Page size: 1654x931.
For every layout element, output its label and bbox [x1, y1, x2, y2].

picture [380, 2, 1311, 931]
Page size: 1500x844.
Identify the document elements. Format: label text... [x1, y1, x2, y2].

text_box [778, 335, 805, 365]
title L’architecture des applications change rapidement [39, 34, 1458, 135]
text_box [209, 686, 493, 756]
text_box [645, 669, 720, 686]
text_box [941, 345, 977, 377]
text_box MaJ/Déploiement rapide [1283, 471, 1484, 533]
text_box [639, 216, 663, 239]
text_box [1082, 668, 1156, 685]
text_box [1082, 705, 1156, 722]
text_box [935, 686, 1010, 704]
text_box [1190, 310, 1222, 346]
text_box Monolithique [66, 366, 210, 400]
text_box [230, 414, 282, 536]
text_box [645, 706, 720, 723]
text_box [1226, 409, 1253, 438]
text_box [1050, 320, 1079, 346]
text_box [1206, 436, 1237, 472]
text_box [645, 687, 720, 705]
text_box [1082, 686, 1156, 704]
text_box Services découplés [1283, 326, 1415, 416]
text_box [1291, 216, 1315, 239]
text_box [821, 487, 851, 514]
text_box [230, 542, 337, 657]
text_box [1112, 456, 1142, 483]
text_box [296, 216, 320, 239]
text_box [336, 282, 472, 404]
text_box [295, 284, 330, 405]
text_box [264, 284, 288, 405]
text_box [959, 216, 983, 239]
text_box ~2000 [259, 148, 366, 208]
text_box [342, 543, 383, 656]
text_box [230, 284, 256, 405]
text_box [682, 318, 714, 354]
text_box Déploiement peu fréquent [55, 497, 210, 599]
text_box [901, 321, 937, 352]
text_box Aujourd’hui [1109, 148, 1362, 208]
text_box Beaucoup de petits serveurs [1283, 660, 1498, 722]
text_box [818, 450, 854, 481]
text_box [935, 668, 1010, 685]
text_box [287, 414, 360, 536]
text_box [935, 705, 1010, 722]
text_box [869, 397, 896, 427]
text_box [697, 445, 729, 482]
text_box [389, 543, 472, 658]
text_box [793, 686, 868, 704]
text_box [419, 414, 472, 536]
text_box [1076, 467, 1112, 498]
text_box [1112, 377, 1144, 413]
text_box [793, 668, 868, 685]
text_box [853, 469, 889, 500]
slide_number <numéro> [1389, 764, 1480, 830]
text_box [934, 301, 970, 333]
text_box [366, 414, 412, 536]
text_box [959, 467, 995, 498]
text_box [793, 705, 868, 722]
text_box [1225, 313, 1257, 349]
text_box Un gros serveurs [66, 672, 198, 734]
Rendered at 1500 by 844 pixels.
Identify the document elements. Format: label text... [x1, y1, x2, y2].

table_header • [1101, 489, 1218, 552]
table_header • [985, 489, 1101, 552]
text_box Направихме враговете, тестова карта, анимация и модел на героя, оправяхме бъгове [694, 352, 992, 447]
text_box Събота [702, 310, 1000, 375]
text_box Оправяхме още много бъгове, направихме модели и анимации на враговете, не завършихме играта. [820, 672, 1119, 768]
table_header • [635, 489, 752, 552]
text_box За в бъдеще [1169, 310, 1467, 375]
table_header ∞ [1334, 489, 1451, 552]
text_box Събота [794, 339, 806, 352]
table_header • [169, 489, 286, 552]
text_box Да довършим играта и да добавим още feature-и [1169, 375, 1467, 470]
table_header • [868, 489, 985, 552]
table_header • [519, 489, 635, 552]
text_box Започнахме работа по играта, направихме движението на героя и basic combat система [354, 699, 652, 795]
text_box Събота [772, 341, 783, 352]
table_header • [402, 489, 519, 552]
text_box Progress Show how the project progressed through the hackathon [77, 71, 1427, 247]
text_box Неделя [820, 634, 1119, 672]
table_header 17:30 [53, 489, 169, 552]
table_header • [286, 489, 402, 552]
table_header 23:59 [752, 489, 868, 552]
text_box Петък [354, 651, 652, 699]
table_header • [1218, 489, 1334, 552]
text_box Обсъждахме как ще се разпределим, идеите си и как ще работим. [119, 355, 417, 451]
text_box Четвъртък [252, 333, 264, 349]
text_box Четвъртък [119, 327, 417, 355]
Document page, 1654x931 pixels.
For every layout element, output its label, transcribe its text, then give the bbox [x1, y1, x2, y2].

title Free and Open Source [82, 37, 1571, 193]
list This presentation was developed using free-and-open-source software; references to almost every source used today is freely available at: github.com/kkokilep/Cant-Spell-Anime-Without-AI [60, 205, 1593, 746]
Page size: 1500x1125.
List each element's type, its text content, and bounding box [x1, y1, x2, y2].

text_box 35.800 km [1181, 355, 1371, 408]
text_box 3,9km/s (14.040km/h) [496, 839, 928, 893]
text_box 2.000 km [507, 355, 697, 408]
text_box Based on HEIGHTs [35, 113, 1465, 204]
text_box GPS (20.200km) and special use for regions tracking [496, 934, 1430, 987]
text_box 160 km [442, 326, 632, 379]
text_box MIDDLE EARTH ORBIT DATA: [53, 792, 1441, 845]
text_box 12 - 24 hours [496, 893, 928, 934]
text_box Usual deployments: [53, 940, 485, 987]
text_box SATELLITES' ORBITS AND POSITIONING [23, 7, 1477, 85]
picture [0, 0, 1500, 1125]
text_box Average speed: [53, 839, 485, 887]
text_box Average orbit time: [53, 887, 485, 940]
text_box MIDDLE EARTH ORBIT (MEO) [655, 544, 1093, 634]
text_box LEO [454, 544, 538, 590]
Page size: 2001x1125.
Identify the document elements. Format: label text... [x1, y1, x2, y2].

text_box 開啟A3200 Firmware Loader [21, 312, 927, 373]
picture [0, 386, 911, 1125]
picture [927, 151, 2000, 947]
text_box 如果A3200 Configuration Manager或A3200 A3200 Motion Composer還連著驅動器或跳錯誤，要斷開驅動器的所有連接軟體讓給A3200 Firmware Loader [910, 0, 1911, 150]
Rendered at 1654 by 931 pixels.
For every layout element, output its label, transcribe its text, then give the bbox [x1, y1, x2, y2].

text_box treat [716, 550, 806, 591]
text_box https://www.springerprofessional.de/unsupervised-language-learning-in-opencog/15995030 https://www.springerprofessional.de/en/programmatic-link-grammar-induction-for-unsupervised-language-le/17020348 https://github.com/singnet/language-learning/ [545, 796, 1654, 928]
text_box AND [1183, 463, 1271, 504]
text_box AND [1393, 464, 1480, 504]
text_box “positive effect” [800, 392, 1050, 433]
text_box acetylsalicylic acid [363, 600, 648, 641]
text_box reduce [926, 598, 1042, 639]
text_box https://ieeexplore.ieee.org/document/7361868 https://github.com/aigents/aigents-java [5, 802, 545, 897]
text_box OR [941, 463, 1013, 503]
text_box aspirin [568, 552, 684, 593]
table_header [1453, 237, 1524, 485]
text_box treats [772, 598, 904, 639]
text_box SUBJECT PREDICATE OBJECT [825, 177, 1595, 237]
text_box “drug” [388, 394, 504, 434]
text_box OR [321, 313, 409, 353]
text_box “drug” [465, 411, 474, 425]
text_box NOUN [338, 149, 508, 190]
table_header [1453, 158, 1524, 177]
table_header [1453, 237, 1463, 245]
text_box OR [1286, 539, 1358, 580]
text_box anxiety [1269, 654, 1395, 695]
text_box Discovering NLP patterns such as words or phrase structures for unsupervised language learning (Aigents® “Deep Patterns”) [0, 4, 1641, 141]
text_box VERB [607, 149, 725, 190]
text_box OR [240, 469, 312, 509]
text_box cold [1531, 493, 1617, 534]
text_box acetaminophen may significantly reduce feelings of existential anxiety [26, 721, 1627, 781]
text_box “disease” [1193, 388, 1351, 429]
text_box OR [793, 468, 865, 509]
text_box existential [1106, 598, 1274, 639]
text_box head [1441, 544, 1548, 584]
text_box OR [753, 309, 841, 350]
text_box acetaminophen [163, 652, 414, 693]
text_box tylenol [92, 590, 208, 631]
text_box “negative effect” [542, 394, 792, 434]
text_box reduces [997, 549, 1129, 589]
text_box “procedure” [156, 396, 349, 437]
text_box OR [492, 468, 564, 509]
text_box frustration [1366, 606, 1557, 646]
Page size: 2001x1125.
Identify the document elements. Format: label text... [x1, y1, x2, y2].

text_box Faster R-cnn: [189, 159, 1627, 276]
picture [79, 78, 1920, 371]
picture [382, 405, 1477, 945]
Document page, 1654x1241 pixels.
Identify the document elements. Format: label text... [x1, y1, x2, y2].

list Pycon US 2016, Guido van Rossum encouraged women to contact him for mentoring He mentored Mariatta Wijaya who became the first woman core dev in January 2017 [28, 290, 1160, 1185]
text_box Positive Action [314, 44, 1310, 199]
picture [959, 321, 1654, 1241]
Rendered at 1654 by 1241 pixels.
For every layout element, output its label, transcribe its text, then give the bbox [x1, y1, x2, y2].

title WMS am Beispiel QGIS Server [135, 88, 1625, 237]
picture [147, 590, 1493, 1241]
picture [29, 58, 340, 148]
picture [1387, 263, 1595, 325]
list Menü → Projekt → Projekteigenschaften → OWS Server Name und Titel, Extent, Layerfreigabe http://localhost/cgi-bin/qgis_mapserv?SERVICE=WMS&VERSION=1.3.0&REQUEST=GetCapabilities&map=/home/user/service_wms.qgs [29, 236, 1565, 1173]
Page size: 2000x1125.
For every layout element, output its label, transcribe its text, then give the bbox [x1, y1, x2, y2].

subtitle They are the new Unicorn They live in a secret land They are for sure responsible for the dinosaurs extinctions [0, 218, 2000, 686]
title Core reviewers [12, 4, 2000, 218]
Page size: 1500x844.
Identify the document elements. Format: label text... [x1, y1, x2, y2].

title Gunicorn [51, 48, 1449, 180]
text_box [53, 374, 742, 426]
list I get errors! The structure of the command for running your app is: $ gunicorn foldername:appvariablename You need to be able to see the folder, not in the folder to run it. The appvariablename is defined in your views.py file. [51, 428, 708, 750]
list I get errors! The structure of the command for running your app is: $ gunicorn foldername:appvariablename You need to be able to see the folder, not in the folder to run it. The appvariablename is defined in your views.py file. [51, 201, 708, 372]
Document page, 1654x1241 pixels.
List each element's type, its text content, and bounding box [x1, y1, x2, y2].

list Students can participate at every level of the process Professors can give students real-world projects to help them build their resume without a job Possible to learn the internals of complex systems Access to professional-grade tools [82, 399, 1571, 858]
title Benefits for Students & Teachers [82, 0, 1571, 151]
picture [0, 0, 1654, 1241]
________________________________________
Write out the records from their first line up to and including the line with "picture [380, 2, 1311, 931]", with every character unchanged.

#### [OUTPUT FOR THIS TASK]
Page size: 1654x931.
For every layout element, output its label and bbox [x1, y1, x2, y2].

picture [380, 2, 1311, 931]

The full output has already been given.